- _TASK DIRECTIONS_: Go over the data and keep only the lines that include "Nieuws".

──────── DATA FOR THIS TASK

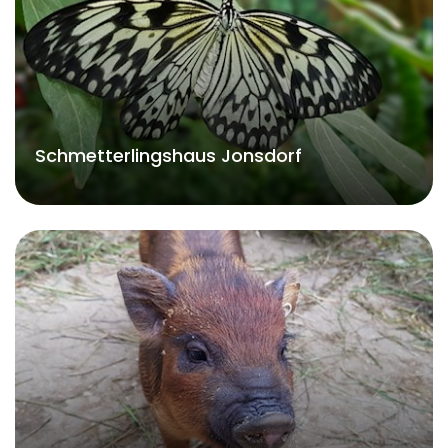
Schmetterlingshaus Jonsdorf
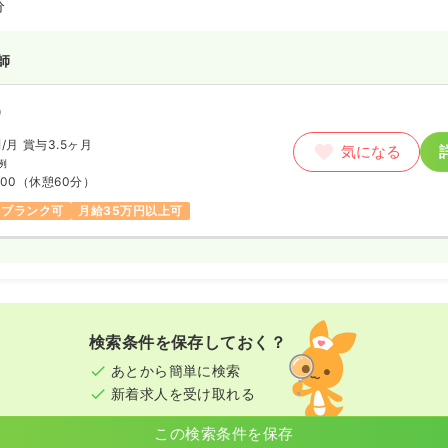
分
境が整っています。
師
）
円
/月
賞与3.5ヶ月
気になる
例
:00
（休憩60分）
ブランク可
月給35万円以上可
検索条件を保存しておく？
あとから簡単に検索
新着求人を受け取れる
この検索条件を保存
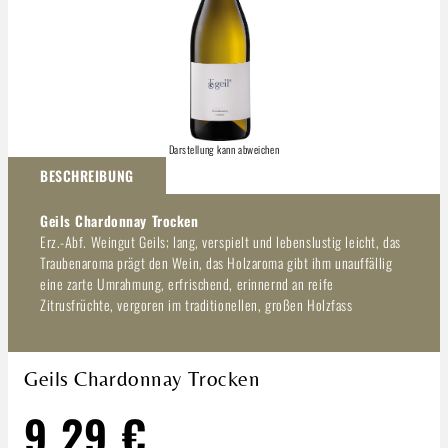
Darstellung kann abweichen
BESCHREIBUNG
Geils Chardonnay Trocken
Erz.-Abf. Weingut Geils; lang, verspielt und lebenslustig leicht, das
Traubenaroma prägt den Wein, das Holzaroma gibt ihm unauffällig
eine zarte Umrahmung, erfrischend, erinnernd an reife
Zitrusfrüchte, vergoren im traditionellen, großen Holzfass
Geils Chardonnay Trocken
9,29 €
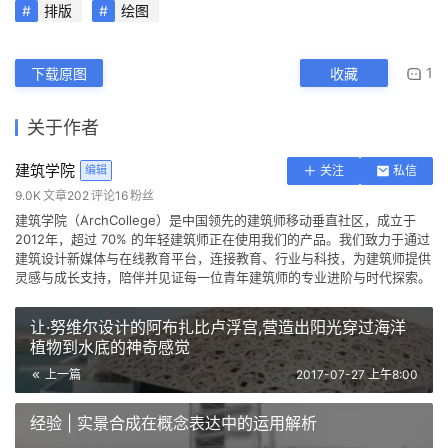
本文来自 ©
建筑学院
， 发布于 ©
建筑学院官方网站
。 未经授
权，禁止转载或摘编。
编辑版本版权归 ©
建筑学院官方网站
所有， 设计、图纸及照片版
权归设计方 ©
建筑学院
所有。
↗
查看作者在建筑学院发布的更多作品：
建筑学院 @ 建筑学院官方
网站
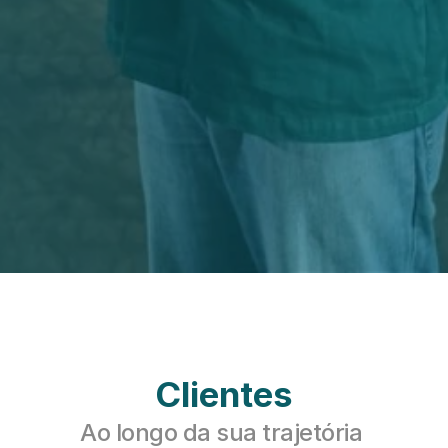
Clientes
Ao longo da sua trajetória 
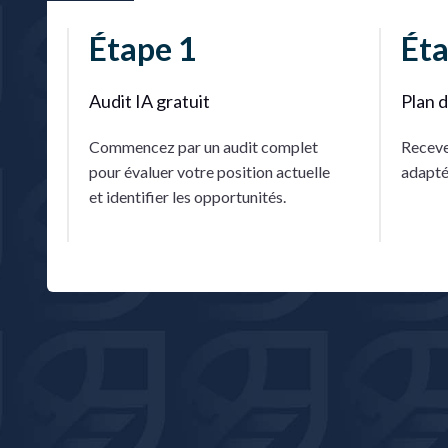
Étape 1
Éta
Audit IA gratuit
Plan d
Commencez par un audit complet
Recevez
pour évaluer votre position actuelle
adapté 
et identifier les opportunités.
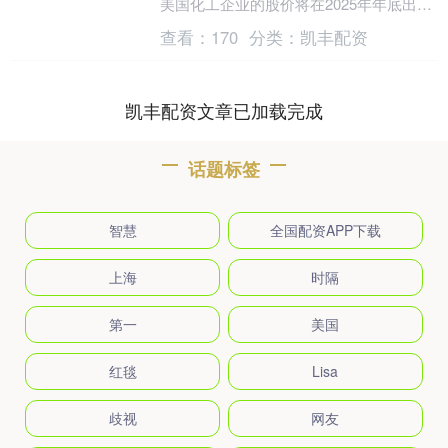
美国化工企业的股价将在2025年年底出现
下跌。 化工企业服务于汽车、建筑、医疗
查看：
170
分类：
凯丰配资
和电....
凯丰配资文章已加载完成
话题标签
智慧
全国配资APP下载
上海
时隔
第一
美国
红毯
Lisa
歧视
网友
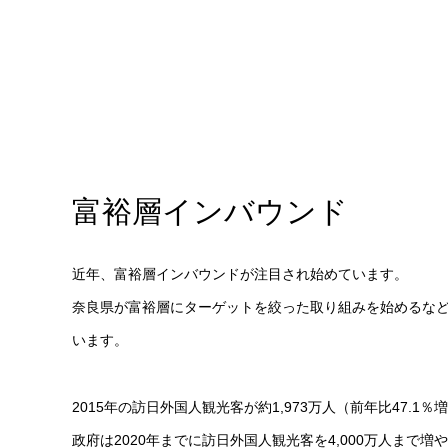
富裕層インバウンド
近年、富裕層インバウンドが注目され始めています。
奈良県が富裕層にターゲットを絞った取り組みを始めるな
います。
2015年の訪日外国人観光客が約1,973万人（前年比47
政府は2020年までに訪日外国人観光客を4,000万人ま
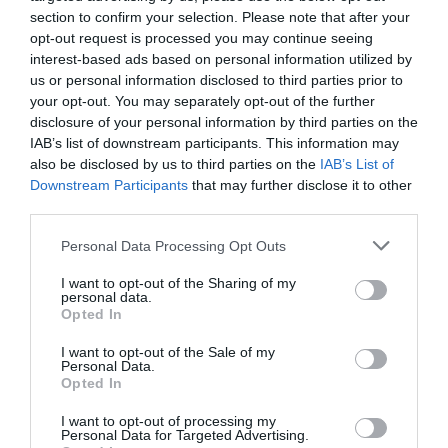
Όλα τα Τεύχη
section to confirm your selection. Please note that after your
opt-out request is processed you may continue seeing
interest-based ads based on personal information utilized by
us or personal information disclosed to third parties prior to
your opt-out. You may separately opt-out of the further
disclosure of your personal information by third parties on the
IAB’s list of downstream participants. This information may
also be disclosed by us to third parties on the
IAB’s List of
Downstream Participants
that may further disclose it to other
third parties.
Personal Data Processing Opt Outs
I want to opt-out of the Sharing of my
personal data.
Opted In
I want to opt-out of the Sale of my
Personal Data.
Opted In
I want to opt-out of processing my
Personal Data for Targeted Advertising.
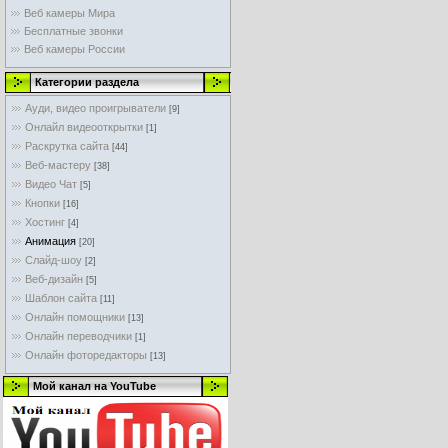
Веб камеры Мира
Бесплатные звонки
Веб камеры России
Категории раздела
Ауди, видео проигрыватели
[9]
Онлайл видеооткрытки
[1]
Раскрутка сайта
[44]
Веб-мастеру
[38]
Видео Чат
[5]
Кнопки
[16]
Хостинг
[4]
Анимация
[20]
Слайд-шоу
[2]
Веб-дизайн
[5]
Шаблон сайта
[11]
Онлайн помощники
[13]
Онлайн переводчики
[1]
Онлайн фоторедакторы
[13]
Мой канал на YouTube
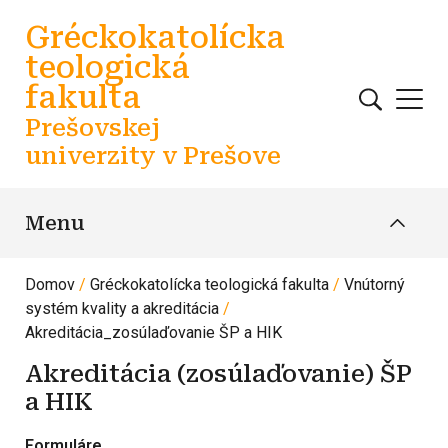
Skočiť na hlavný obsah
Gréckokatolícka
teologická
fakulta
Prešovskej
univerzity v Prešove
Menu
Domov
Gréckokatolícka teologická fakulta
Vnútorný
systém kvality a akreditácia
Akreditácia_zosúlaďovanie ŠP a HIK
Akreditácia (zosúlaďovanie) ŠP
a HIK
Formuláre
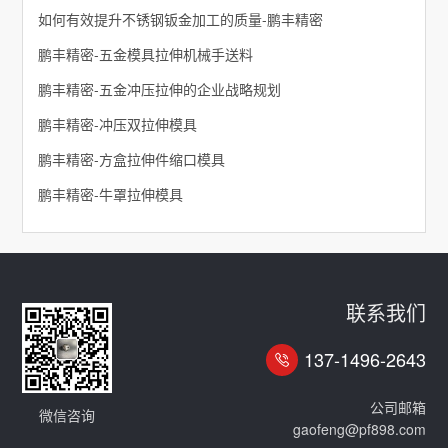
如何有效提升不锈钢钣金加工的质量-鹏丰精密
鹏丰精密-五金模具拉伸机械手送料
鹏丰精密-五金冲压拉伸的企业战略规划
鹏丰精密-冲压双拉伸模具
鹏丰精密-方盒拉伸件缩口模具
鹏丰精密-牛罩拉伸模具
联系我们
137-1496-2643
公司邮箱
微信咨询
gaofeng@pf898.com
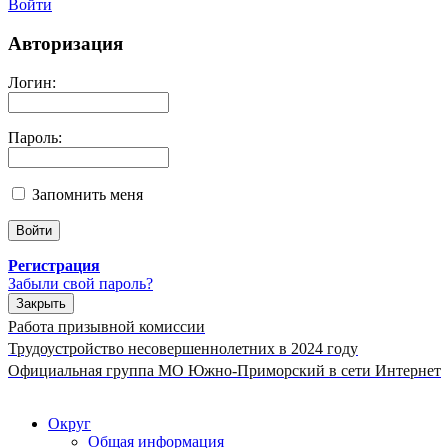
Войти
Авторизация
Логин:
Пароль:
Запомнить меня
Регистрация
Забыли свой пароль?
Закрыть
Работа призывной комиссии
Трудоустройство несовершеннолетних в 2024 году
Официальная группа МО Южно-Приморский в сети Интернет
Округ
Общая информация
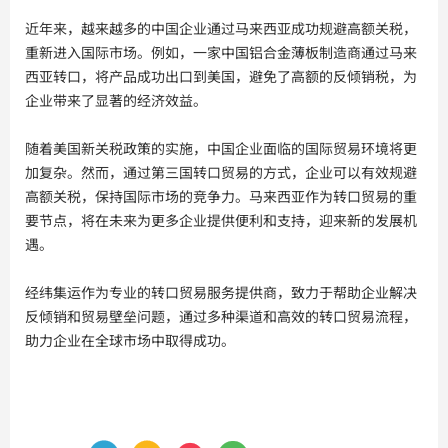
近年来，越来越多的中国企业通过马来西亚成功规避高额关税，
重新进入国际市场。例如，一家中国铝合金薄板制造商通过马来
西亚转口，将产品成功出口到美国，避免了高额的反倾销税，为
企业带来了显著的经济效益。
随着美国新关税政策的实施，中国企业面临的国际贸易环境将更
加复杂。然而，通过第三国转口贸易的方式，企业可以有效规避
高额关税，保持国际市场的竞争力。马来西亚作为转口贸易的重
要节点，将在未来为更多企业提供便利和支持，迎来新的发展机
遇。
经纬集运作为专业的转口贸易服务提供商，致力于帮助企业解决
反倾销和贸易壁垒问题，通过多种渠道和高效的转口贸易流程，
助力企业在全球市场中取得成功。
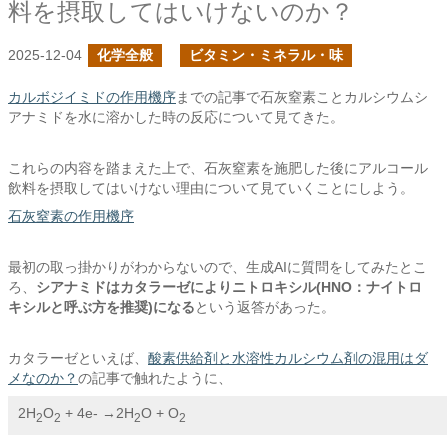
料を摂取してはいけないのか？
2025-12-04
化学全般
ビタミン・ミネラル・味
カルボジイミドの作用機序
までの記事で石灰窒素ことカルシウムシ
アナミドを水に溶かした時の反応について見てきた。
これらの内容を踏まえた上で、石灰窒素を施肥した後にアルコール
飲料を摂取してはいけない理由について見ていくことにしよう。
石灰窒素の作用機序
最初の取っ掛かりがわからないので、生成AIに質問をしてみたとこ
ろ、
シアナミドはカタラーゼによりニトロキシル(HNO：ナイトロ
キシルと呼ぶ方を推奨)になる
という返答があった。
カタラーゼといえば、
酸素供給剤と水溶性カルシウム剤の混用はダ
メなのか？
の記事で触れたように、
2H
O
 + 4e- →2H
O + O
2
2
2
2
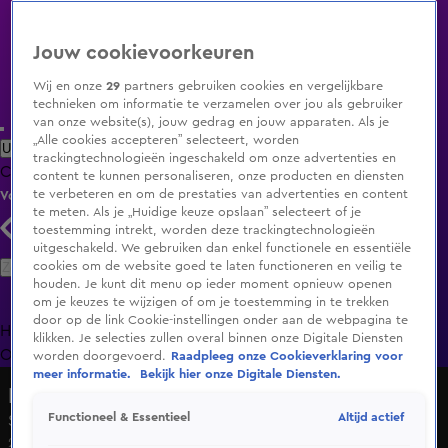
Jouw cookievoorkeuren
Wij en onze
29
partners gebruiken cookies en vergelijkbare
technieken om informatie te verzamelen over jou als gebruiker
van onze website(s), jouw gedrag en jouw apparaten. Als je
„Alle cookies accepteren” selecteert, worden
Uitzending Gemist
Populaire programma's
Zenders
Genres
trackingtechnologieën ingeschakeld om onze advertenties en
Clips
Films
Radio
Smart TV inlog
Shop
content te kunnen personaliseren, onze producten en diensten
te verbeteren en om de prestaties van advertenties en content
Volg KIJK
te meten. Als je „Huidige keuze opslaan” selecteert of je
toestemming intrekt, worden deze trackingtechnologieën
uitgeschakeld. We gebruiken dan enkel functionele en essentiële
Zoeken
cookies om de website goed te laten functioneren en veilig te
houden. Je kunt dit menu op ieder moment opnieuw openen
om je keuzes te wijzigen of om je toestemming in te trekken
door op de link Cookie-instellingen onder aan de webpagina te
Home
Uitzending Gemist
Programma's
De Bondgenoten
De
klikken. Je selecties zullen overal binnen onze Digitale Diensten
Oranjezomer
Livestreams
Shop
worden doorgevoerd.
Raadpleeg onze Cookieverklaring voor
meer informatie.
Bekijk hier onze Digitale Diensten.
Nieuws van de Dag
Altijd actief
Functioneel & Essentieel
Seizoen Nieuws van de Dag, aflevering 102
27 mei 2025, 18:04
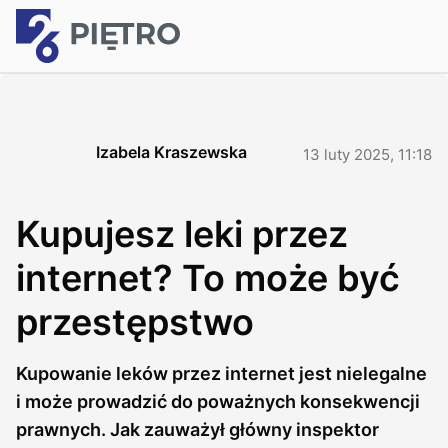
Izabela Kraszewska
13 luty 2025, 11:18
Kupujesz leki przez
internet? To może być
przestępstwo
Kupowanie leków przez internet jest nielegalne
i może prowadzić do poważnych konsekwencji
prawnych. Jak zauważył główny inspektor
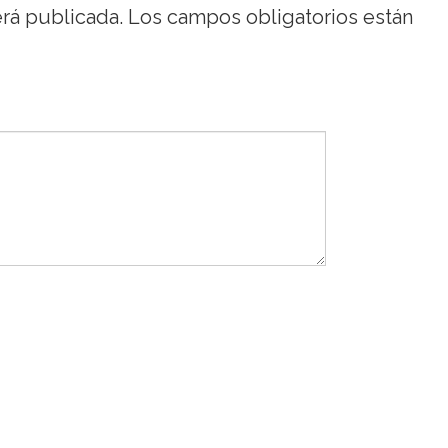
erá publicada.
Los campos obligatorios están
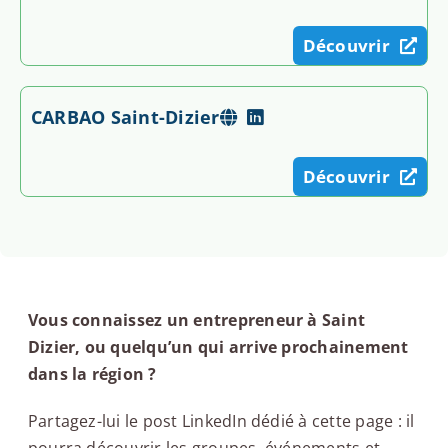
Découvrir
CARBAO Saint-Dizier
Découvrir
Vous connaissez un entrepreneur à Saint
Dizier, ou quelqu’un qui arrive prochainement
dans la région ?
Partagez-lui le post LinkedIn dédié à cette page : il
pourra découvrir les groupes, événements et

────────────────

- _REPLY_:
Nieuws van de Dag
Seizoen Nieuws van de Dag, aflevering 102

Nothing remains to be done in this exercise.